WASHINGTON -- In the long-ago days of the Nixon administration, the early days before the fall, folks in the White House liked to repeat this little mantra: "Watch what we do, not what we say." The new Bush insiders could pick up that line.
In their first 60 days in power, the new Bushmen have said very little and shown themselves to be just good old-fashioned Republicans. They are not in the talky business of cultural warfare. They are in the what's-good-for-business-is-good-for-America business.
The coming together of the new rulers at either end of Pennsylvania Avenue, from the White House to Capitol Hill and back, is on an agenda that is pro-business and anti-worker, pro-banking and anti-borrower, pro-oil and anti-environment, pro-rich, pro-unilateralism abroad and pro-investors at home.
This is what they have done, or are doing, or just are:
-- The president's tax-cut proposals are the same ones Republicans have advocated since the 1920s. Give breaks to the investing class, as the president's father called his friends, and they will use their spare cash to make more, investing in corporations that will create the jobs to give most of the people enough money to buy houses and cars, and vacations and college educations every once in a while. Trickle-down theory -- it still works for better and for worse.
-- Among the Republicans' very first moves was the elimination of President Clinton's last-minute grandstanding on work rules designed to give some protection to employees gradually heading toward the new crippling caused by repetitive motion. The danger now is not slow death from black lung or brown lung, asbestos or radiation poisoning. The danger is from tapping the same key until parts of your body slowly tighten and freeze in pain. New industries are just as eager to avoid common-sense responsibility and cost as the owners of coal mines and textile mills were in the last industrial revolution.
-- Favoring lenders over borrowers. The Congress' first order, thinking recession was on the way, was to pass legislation making it more difficult for ordinary people to use bankruptcy as a last resort to get out from under usurious -- a fancy word for loan-sharking -- consumer credit debt. The move was in the great Reagan tradition. He was the Republican who eliminated old usury regulations so that banks and other credit-card issuers could charge unthinking consumers rates of 20 percent and more -- and with luck keep them in bondage forever.
-- The president and vice president, oilmen both, have seized on the phrase "energy crisis" to push old oil company plans to drill in parklands and nature preserves. One of their quiet symbolic actions was to fire a contract employee of the U.S. Geological Survey, a man named Ian Thomas, for routinely posting on a government Web site maps of Arctic preserves where new drilling is now being considered.
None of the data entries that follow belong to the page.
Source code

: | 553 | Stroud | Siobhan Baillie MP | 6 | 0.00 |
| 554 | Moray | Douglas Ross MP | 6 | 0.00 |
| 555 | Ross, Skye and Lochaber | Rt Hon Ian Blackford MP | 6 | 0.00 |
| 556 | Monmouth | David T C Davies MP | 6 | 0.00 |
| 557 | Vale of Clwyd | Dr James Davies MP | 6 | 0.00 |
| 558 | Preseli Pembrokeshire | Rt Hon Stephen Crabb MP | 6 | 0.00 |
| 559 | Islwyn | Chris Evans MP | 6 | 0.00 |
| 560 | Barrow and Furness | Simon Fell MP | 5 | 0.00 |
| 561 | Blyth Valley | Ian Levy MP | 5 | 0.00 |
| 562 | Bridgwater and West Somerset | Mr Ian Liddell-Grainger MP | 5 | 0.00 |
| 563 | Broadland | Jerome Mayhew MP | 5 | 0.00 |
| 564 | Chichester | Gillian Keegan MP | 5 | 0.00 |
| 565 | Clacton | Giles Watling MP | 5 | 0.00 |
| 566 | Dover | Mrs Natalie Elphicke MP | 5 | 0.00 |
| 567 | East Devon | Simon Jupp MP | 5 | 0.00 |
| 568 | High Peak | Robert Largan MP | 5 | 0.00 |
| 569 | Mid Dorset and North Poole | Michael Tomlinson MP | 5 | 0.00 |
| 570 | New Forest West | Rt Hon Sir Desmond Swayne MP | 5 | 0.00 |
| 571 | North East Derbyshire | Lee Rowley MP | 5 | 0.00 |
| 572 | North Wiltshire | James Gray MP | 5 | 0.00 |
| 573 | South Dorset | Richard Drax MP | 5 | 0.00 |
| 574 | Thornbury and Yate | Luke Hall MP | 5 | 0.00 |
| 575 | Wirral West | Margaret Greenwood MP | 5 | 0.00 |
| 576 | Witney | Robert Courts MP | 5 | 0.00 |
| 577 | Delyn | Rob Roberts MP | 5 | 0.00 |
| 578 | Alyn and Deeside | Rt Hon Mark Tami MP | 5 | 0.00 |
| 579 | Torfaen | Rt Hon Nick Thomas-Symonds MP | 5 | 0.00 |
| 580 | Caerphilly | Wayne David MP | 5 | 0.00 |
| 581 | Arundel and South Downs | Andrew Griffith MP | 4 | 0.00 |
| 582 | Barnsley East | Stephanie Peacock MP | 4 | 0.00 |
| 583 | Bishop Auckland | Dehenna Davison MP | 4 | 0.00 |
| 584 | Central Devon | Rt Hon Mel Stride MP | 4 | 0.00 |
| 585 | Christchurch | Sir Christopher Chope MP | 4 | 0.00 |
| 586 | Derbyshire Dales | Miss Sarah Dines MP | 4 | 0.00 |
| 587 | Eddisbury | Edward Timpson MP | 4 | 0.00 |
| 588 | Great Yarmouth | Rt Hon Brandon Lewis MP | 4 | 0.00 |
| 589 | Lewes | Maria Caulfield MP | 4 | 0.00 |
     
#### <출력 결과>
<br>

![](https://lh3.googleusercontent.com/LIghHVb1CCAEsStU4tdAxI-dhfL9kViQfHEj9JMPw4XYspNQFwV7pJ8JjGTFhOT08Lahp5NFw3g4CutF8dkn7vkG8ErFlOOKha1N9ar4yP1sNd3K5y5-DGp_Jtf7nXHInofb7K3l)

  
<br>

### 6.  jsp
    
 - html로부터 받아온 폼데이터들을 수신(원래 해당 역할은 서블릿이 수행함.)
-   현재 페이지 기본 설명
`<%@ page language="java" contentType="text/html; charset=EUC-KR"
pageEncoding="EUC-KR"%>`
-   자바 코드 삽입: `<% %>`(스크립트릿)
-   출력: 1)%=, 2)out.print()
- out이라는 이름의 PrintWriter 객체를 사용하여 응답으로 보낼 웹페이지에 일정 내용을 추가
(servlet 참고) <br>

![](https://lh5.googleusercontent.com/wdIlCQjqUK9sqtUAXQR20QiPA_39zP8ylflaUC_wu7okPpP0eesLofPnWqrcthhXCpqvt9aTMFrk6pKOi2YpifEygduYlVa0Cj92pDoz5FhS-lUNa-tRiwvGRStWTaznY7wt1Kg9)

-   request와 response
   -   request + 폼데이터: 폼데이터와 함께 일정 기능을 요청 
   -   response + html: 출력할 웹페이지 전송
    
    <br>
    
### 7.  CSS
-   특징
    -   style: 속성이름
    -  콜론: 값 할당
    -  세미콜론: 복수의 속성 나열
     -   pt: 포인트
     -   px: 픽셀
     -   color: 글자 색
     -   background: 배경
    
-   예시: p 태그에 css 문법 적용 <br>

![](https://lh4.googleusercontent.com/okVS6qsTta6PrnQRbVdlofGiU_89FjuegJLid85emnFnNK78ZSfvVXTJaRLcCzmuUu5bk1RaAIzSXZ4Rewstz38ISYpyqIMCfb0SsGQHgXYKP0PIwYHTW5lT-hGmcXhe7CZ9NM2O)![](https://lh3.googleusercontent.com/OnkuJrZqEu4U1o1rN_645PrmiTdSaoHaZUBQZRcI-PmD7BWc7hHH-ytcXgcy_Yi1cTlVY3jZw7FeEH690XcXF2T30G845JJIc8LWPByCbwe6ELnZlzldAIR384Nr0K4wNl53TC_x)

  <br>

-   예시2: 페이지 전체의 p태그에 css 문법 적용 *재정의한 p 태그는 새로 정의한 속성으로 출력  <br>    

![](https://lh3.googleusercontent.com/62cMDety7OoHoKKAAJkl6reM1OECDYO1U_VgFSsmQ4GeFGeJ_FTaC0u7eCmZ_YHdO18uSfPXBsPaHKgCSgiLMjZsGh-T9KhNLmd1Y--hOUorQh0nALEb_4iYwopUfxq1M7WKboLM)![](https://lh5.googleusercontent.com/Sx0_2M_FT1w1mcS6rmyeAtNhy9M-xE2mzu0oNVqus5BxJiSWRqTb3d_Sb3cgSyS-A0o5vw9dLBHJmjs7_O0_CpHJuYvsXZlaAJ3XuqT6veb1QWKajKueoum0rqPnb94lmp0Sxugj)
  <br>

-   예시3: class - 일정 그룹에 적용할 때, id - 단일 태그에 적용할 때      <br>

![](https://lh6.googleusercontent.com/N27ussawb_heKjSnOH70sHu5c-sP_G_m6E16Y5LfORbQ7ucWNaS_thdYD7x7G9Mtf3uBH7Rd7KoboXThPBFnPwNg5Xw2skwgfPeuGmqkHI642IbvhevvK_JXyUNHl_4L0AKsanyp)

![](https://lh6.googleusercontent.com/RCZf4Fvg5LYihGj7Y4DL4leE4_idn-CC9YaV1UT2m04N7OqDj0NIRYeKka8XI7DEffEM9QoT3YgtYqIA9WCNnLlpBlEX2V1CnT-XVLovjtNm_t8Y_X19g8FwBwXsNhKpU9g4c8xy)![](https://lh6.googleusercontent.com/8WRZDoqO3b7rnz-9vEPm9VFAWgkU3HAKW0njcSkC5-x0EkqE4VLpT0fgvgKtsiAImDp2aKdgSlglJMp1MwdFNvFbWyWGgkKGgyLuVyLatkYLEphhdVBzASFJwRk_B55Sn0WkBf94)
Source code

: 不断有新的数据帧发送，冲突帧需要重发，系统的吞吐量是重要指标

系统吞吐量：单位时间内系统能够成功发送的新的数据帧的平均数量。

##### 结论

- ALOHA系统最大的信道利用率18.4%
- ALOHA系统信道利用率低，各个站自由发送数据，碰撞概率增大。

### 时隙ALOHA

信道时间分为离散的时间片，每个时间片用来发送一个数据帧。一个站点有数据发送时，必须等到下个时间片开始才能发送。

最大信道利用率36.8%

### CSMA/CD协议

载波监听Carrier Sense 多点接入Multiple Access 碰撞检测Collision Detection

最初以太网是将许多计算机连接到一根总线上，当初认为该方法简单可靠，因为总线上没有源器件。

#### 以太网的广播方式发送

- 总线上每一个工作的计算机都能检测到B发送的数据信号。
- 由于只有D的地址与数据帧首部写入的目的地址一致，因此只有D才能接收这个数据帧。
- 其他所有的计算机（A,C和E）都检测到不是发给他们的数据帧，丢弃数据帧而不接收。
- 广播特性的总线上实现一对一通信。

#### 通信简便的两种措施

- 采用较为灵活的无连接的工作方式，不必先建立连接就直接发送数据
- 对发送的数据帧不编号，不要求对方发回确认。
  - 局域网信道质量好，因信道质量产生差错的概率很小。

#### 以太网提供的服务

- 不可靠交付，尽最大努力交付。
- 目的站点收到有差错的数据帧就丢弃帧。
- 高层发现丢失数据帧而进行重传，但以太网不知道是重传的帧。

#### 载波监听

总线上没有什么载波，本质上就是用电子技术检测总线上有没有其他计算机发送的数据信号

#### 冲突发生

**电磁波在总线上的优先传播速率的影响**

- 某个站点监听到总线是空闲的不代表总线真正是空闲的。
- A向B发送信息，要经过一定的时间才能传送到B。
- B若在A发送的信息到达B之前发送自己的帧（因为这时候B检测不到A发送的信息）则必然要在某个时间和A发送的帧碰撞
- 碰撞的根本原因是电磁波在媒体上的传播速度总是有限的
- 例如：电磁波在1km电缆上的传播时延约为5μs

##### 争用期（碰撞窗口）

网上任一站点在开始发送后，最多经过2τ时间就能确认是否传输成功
-- The president quickly reneged on a campaign pledge concerning global warming, which he may not have understood, to "establish mandatory reduction targets" for carbon dioxide emissions from power plants and automobiles. Energy companies, particularly coal companies, pressured Republican members of Congress to demand that the president back down before they took up his tax bill. It took only a couple of days to persuade him to get with the program.
-- The new president quickly absorbed his party's institutional memory, informing the American Bar Association that this White House might cut loose from the informal arrangement whereby the association rated judicial nominees on "competence, integrity and temperament." What that is about is the simmering anger going back at least to 1987 when the ABA raised questions about Appellate Judge Robert Bork before declaring him "well qualified" for appointment to the U.S. Supreme Court. Conservatives still blame the ABA for the fact that Bork was not approved by the Senate. Now they want to put the ABA on notice: Approve our guys or else!
-- Finally, the new administration wants to get U.S. military men out of Bosnia and Kosovo and close down any contacts with North Korea. It's not so much the danger or cost of being part of the world, but a kind of feeling that such places are not worth the trouble. The Balkans, like other places Bush does not want to deal with, are just filled with foreigners.
So it goes. The new thing about the new president is that there's nothing new. After all the talk about a New Right, the Republicans have produced a man of the ordinary Old Right.